Facilitator: Dan Goossen, CSWD
Panelists and Video time stamps:
1:49-21:54 Benson Colella, Wasted PBC
The potential of urine as a sustainable nutrient input for compost
Urine is rich in nutrients like nitrogen, potassium, and phosphorus, yet these nutrients are often lost to the watershed through traditional wastewater treatment. This presentation will explore how urine collected from specialized toilets can serve as a sustainable alternative to chemical fertilizers, thus reducing reliance on mining and fossil fuels. We will discuss the nutrient composition of urine and its regulatory and processing requirements for use as a soil amendment. We will share preliminary results from an experiment in which commercial-scale leaf litter compost was supplemented with urine. Those findings will compare nutrient profiles of the urine-supplemented compost to a control and share operational insights into the urine supplementation of compost at-scale.

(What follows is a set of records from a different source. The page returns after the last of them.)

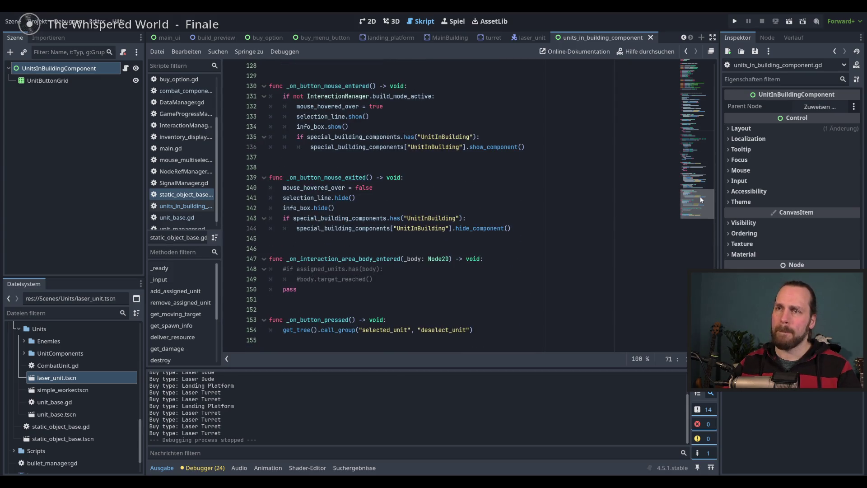
pyautogui.scroll(3, 698, 193)
pyautogui.scroll(-2, 699, 194)
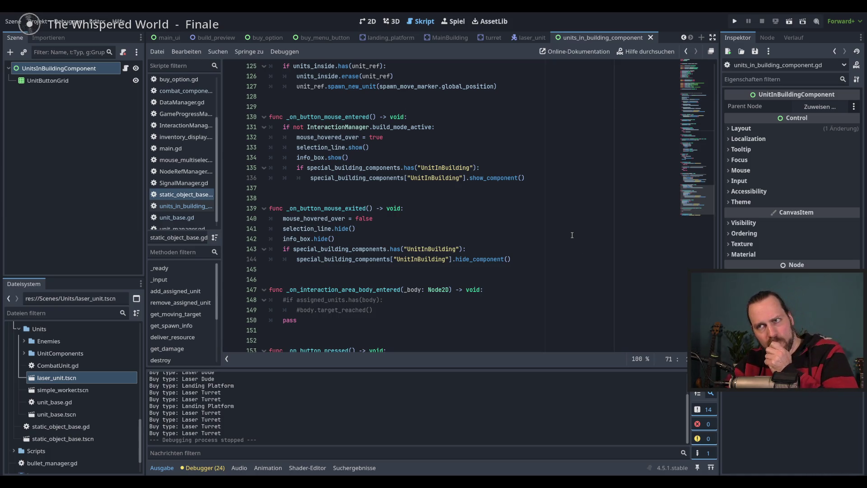
pyautogui.doubleClick(329, 209)
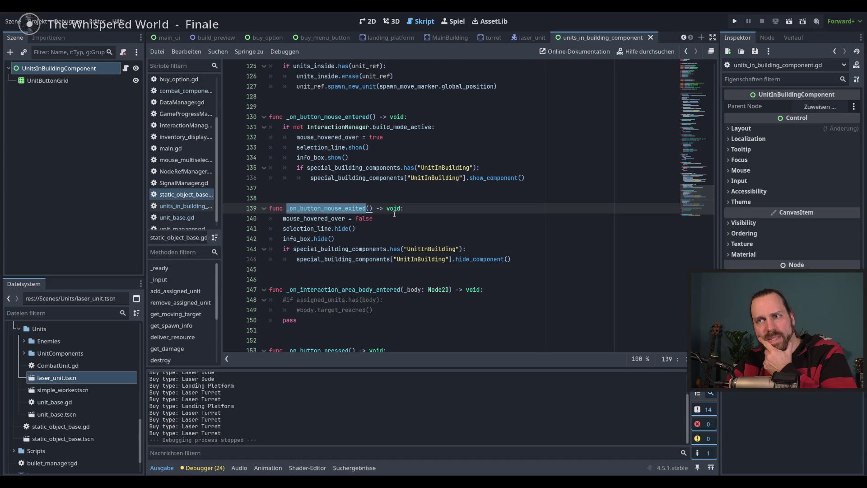
pyautogui.moveTo(354, 249); pyautogui.dragTo(356, 259)
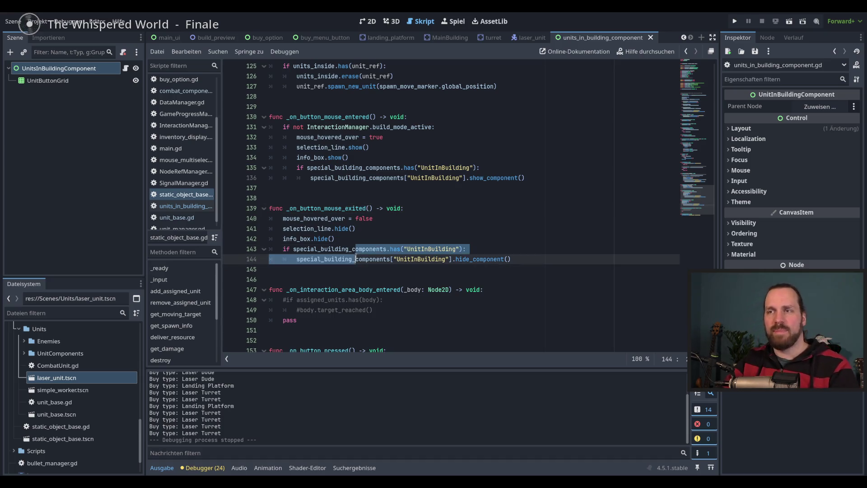
pyautogui.press('ctrl+k')
# - Comment out the UnitInBuilding show calls (lines 135–136) and run the game
pyautogui.moveTo(350, 168); pyautogui.dragTo(350, 178)
pyautogui.press('ctrl+k')
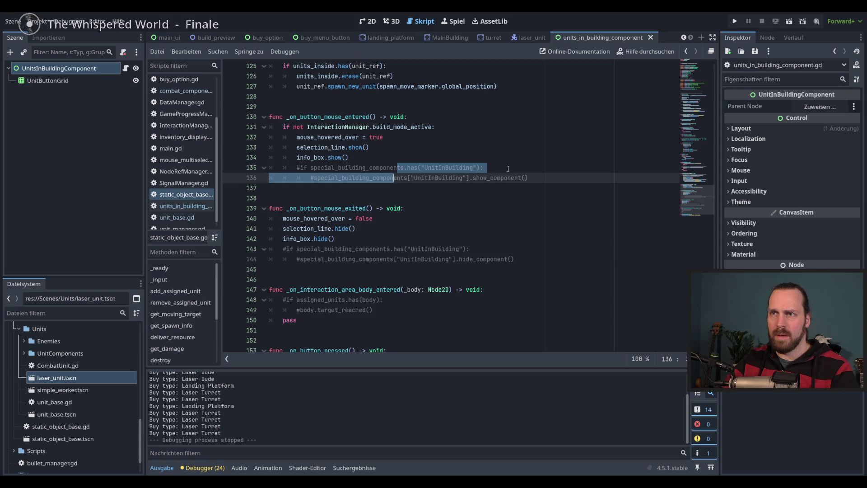
pyautogui.click(521, 173)
pyautogui.press('F5')
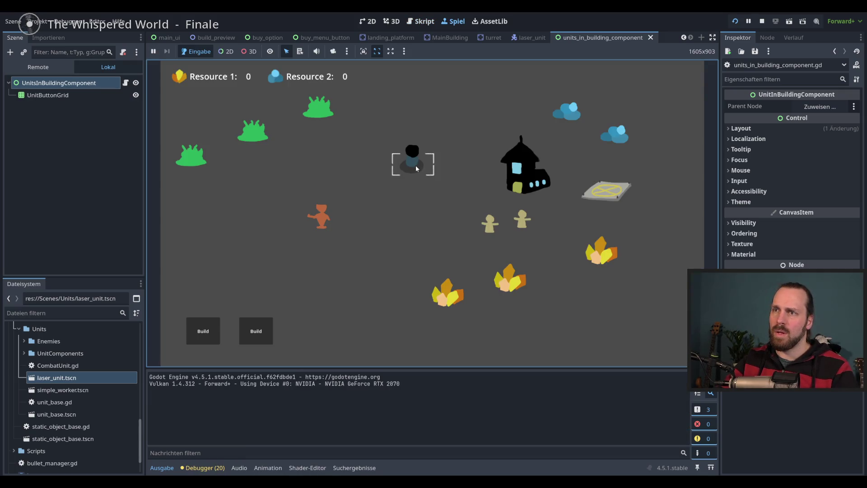
# - Stop the game, comment out info_box.show() and info_box.hide() on lines 134 and 142, and rerun
pyautogui.press('F8')
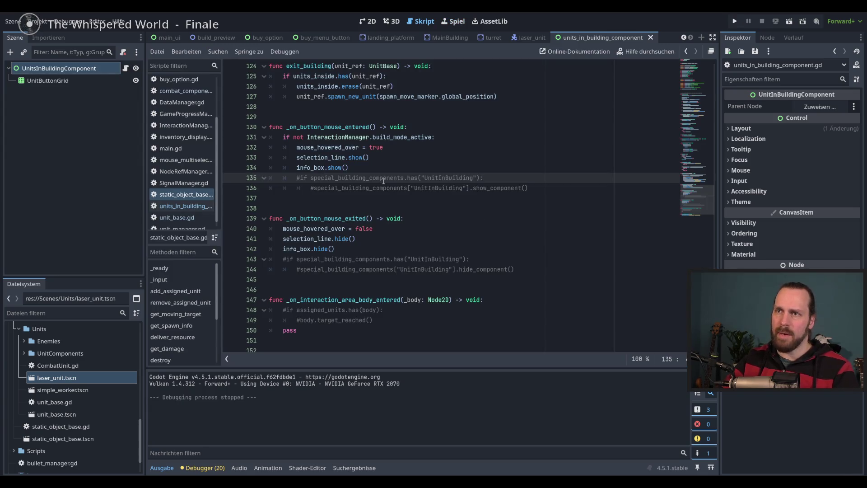
pyautogui.click(344, 168)
pyautogui.press('ctrl+k')
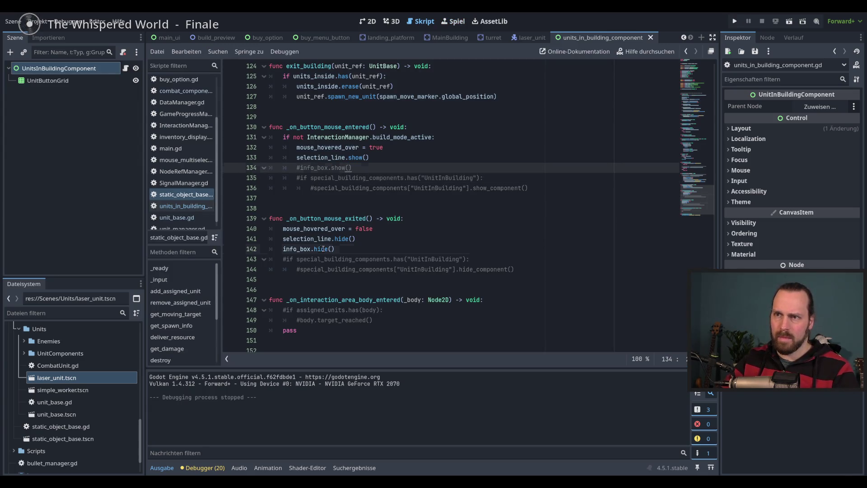
pyautogui.click(324, 249)
pyautogui.press('ctrl+k')
pyautogui.click(376, 244)
pyautogui.press('F5')
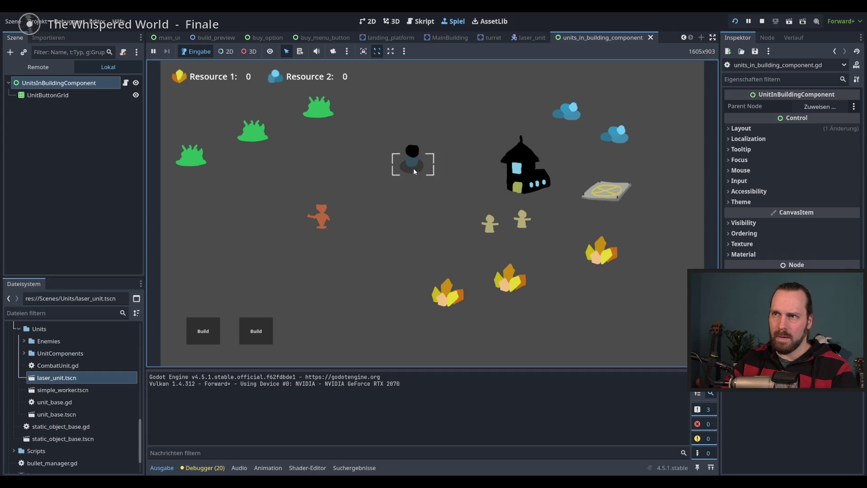
# - Stop the game and uncomment lines 134–136 and 142–144 in the hover handlers
pyautogui.press('F8')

21:54-51:11 John Culpepper, Compost for Good
Composting human urine. What? Why?
Compost for Good operates a modest facility, registered by the New York State Department of Environmental Conservation to process diverted human urine through a high temperature composting process. This Human Urine Research and Demonstration facility is open to entrepreneurs, policy makers, farmers, and others. To date we have successfully processed over 2,000 gallons of urine, producing numerous cubic yards of high quality, high value, biologically robust compost. We have also experimented with different recipes, mixing urine, food scraps, spent brewery grain, and other nitrogenous materials using densified wood pellets and wood chips as a carbon source. In this presentation I will share our successes, and show examples of finished compost images of the various compost recipes under a microscope.

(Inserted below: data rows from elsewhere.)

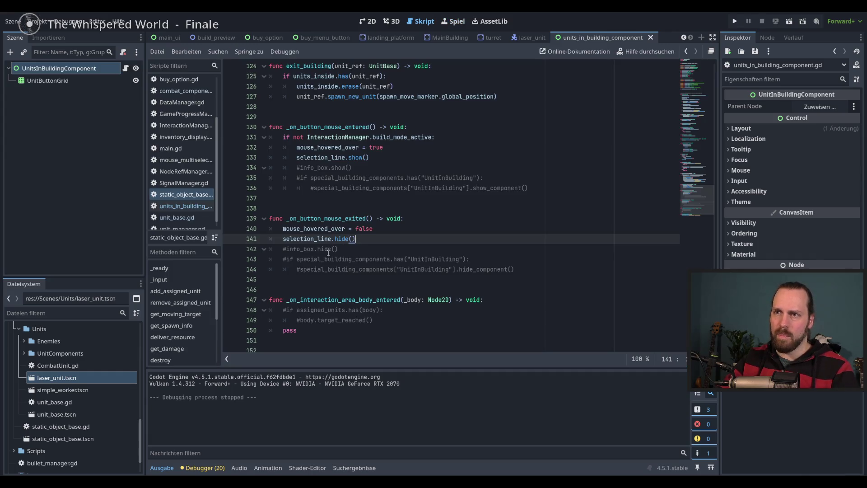
pyautogui.click(330, 250)
pyautogui.moveTo(342, 168); pyautogui.dragTo(342, 187)
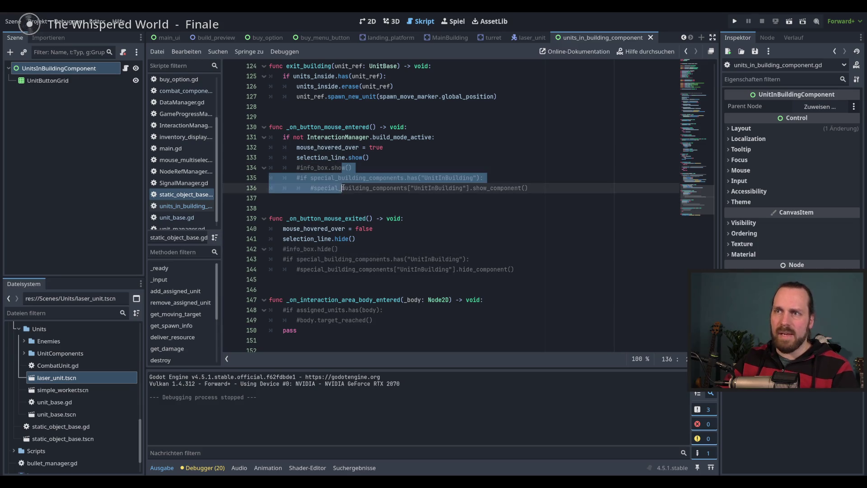
pyautogui.press('ctrl+k')
pyautogui.moveTo(335, 249); pyautogui.dragTo(332, 269)
pyautogui.press('ctrl+k')
pyautogui.click(390, 253)
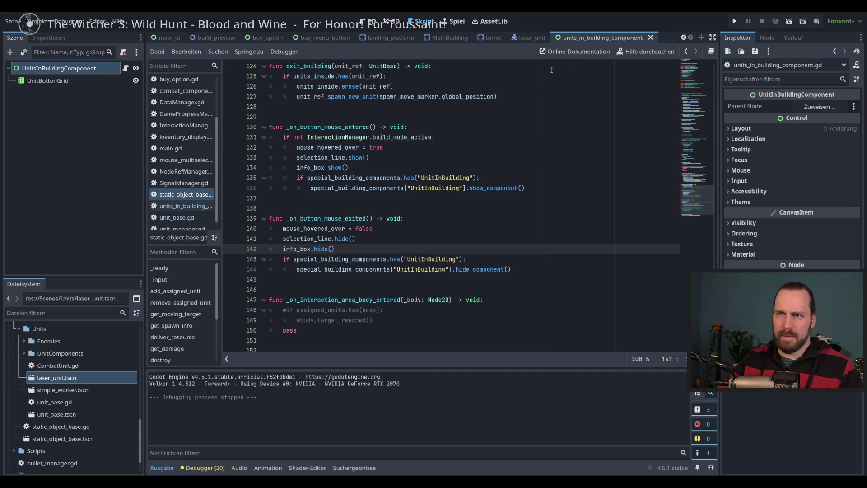
# - Comment out the info_box.show() and info_box.hide() lines again and run the game
pyautogui.click(321, 168)
pyautogui.press('ctrl+k')
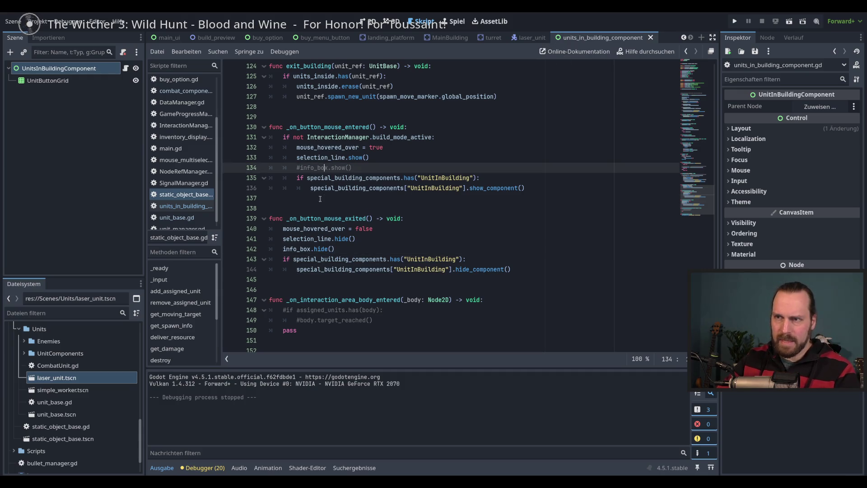
pyautogui.click(305, 250)
pyautogui.press('ctrl+k')
pyautogui.press('F5')
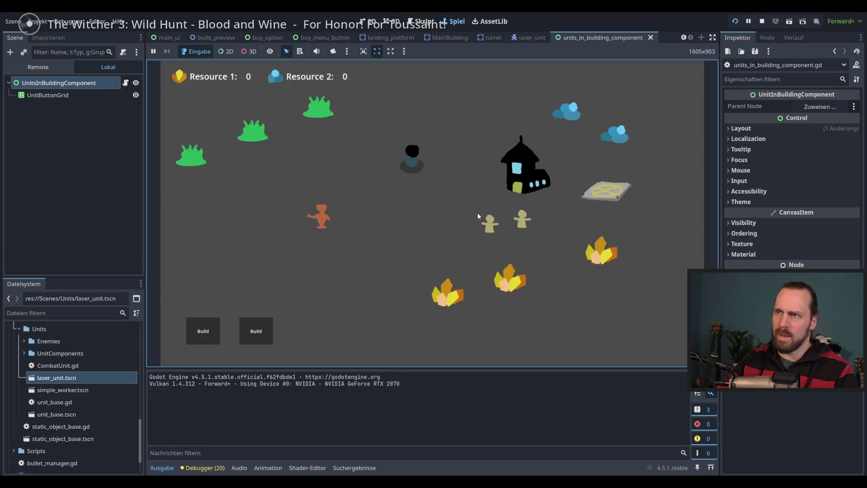
# - Repeatedly select the dark unit in the game to test its menu
pyautogui.click(417, 169)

51:11-1:39:10 Jean Bonhotal, Cornell Waste Management Institute
Composting Eggs, Milk, Whey, Manure, Blood, and Other Difficult Liquids from Disaster
Composting liquids can be an important part of the composting process as moisture is essential for dry carbon resources. Eggs in the billions, dairy residuals, blood, offal, liquid manure, high BOD liquids from flooding are a very difficult task, but it is doable. We need more than one tool in the toolbox to properly dispose of liquids. Form a bowl or volcano to absorb the liquid before it’s able to hit the ground, creating these depressions in very thick carbon layers is the key. 15,000 gallons of milk waste can be placed into a 100 ft windrow weekly for 6 to 8 weeks. Mix it all together on site and load it into a loader/ truck/ bucket and form windows out of that mixture. Composting liquids is a win/win option.